What shocked the conscience of India even more than Calcutta, was the large-scale murder, loot, arson, rape, abduction and forced marriage of Hindu women in the Noakhali District of Eastern Bengal. This time the trouble came about in the October of 1946. It appears the League enthusiasts were on the look-out for an area of operation where they could be sure of very little resistance and where they could demonstrate to the Hindus in action as to what was in store for them in case they did not accept the Muslim League demand of Pakistan. In Calcutta the Hindus-although on the first two days they were completely surprised, and reeled under the sudden blow, and lost more than a thousand in killed-yet on the subsequent days they rallied and gave the Muslims as good as they got. The Muslim League perhaps realized the folly of having tried out Calcutta. A better spot should be selected, and this time it was Noakhali and the adjoining area of Eastern Bengal.

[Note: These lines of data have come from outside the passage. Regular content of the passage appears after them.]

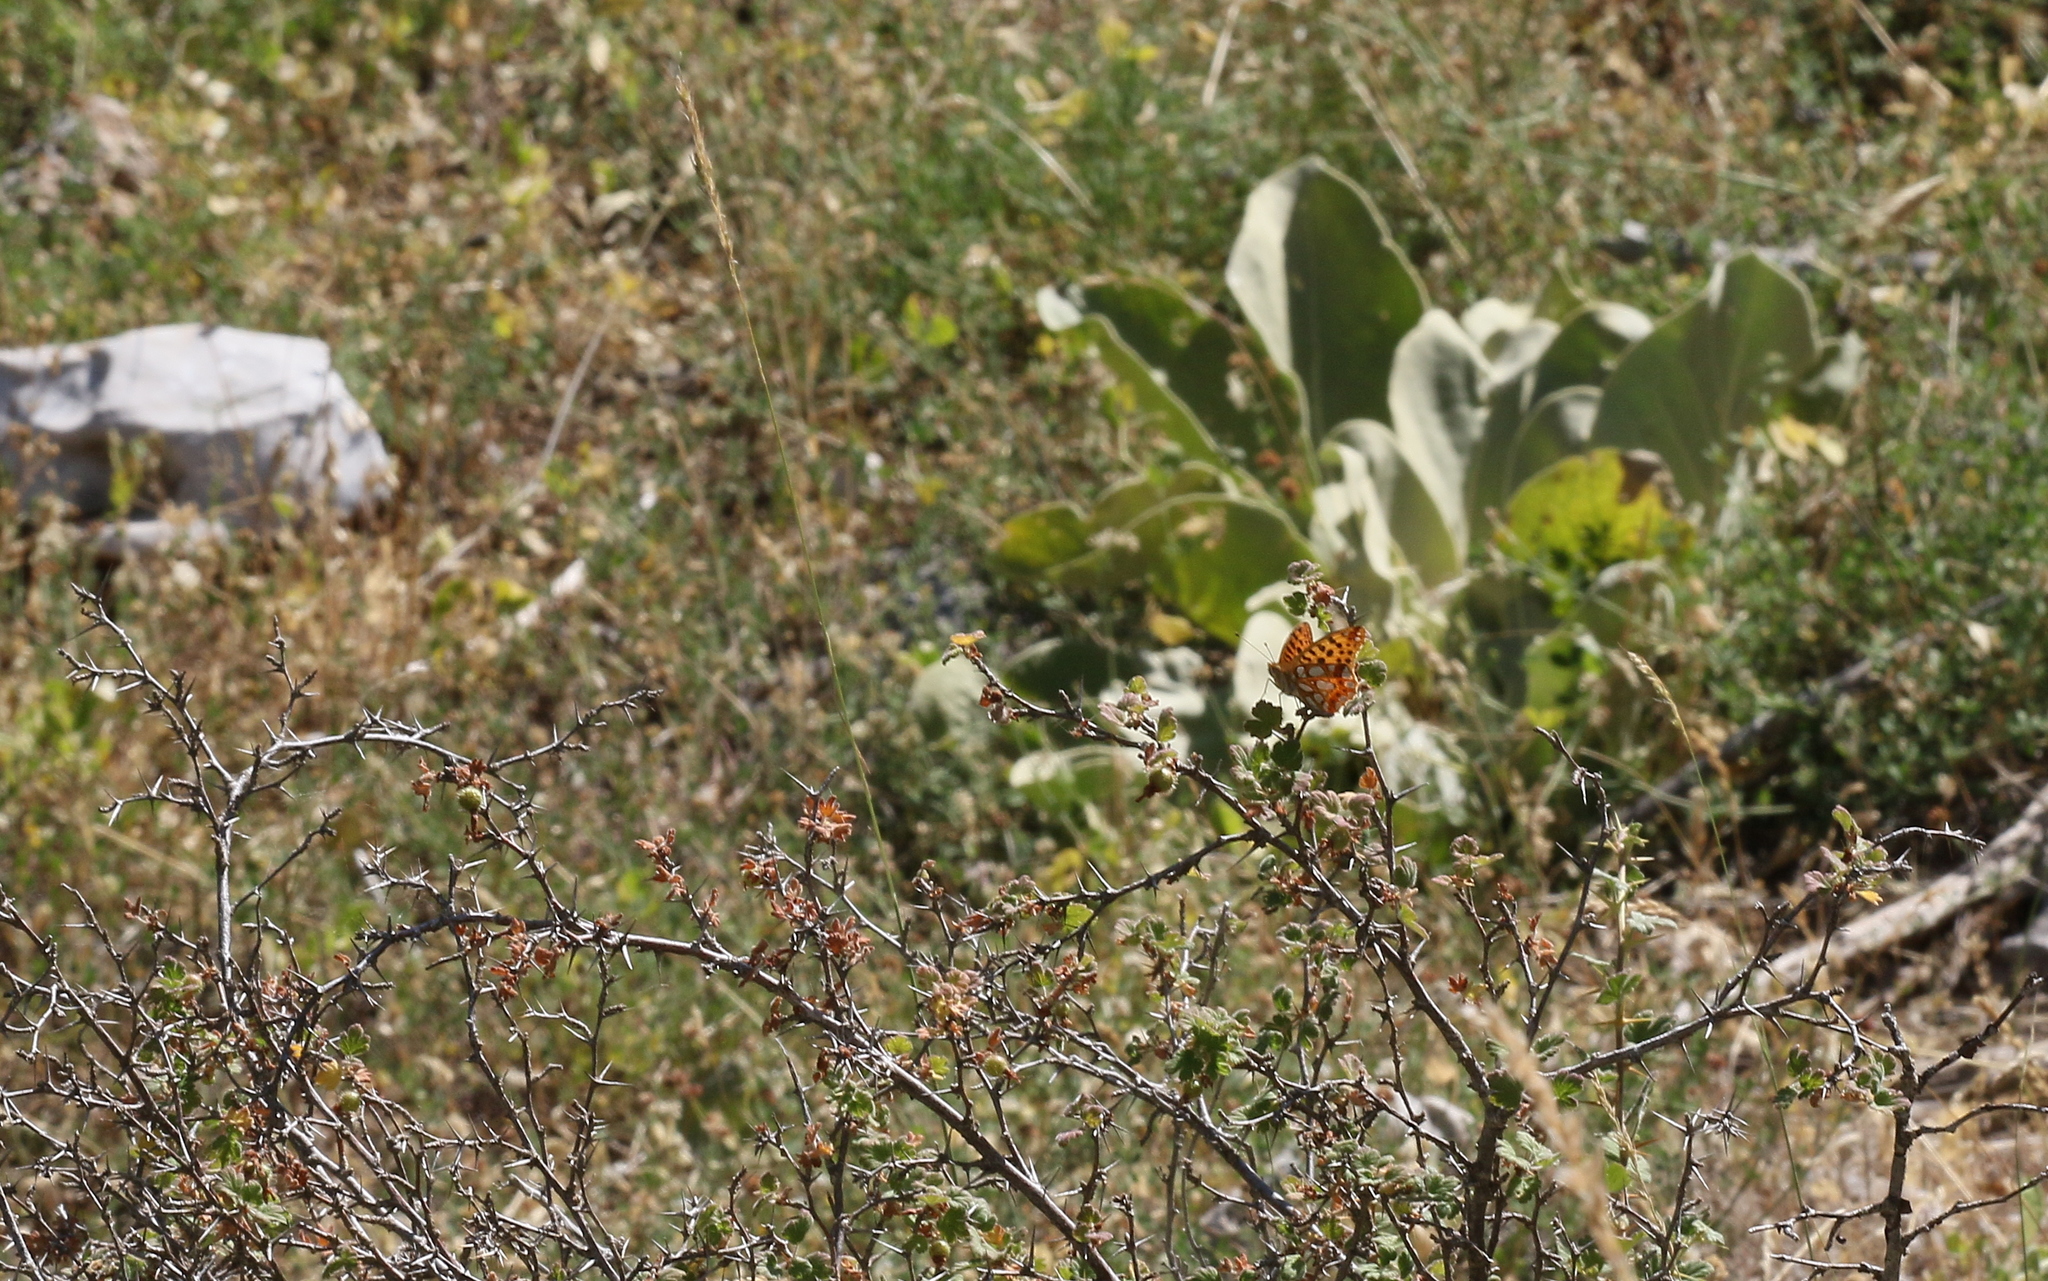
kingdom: Animalia
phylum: Arthropoda
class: Insecta
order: Lepidoptera
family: Nymphalidae
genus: Issoria
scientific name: Issoria lathonia
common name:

The district of Noakhali is almost at the extreme end of Eastern Bengal, surrounded by heavy Muslim majority areas. This district itself has perhaps the lowest percentage of non-Muslim population-the Muslim percentage being as high as 81.35. So, while it was particularly dastardly of the Muslims of this area to have chosen to fall upon the Hindus of this area, it was, from the point of their own scheme, a fit choice; for its very sparse Hindu population could offer little resistance to their onslaught. Attacks on a scale as large as Noakhali also occurred in the district of Tipperah, neighbouring on Noakhali, and with a Muslim population of 77.09%.
As the trouble broke out, for some time the country did not know about it. Noakhali is a far-away part of Bengal, and the Muslim League Ministry of Bengal did not allow the news of the carnage to trickle though as long as they could help it. So, the assailants had it all their own way for several days, unchecked.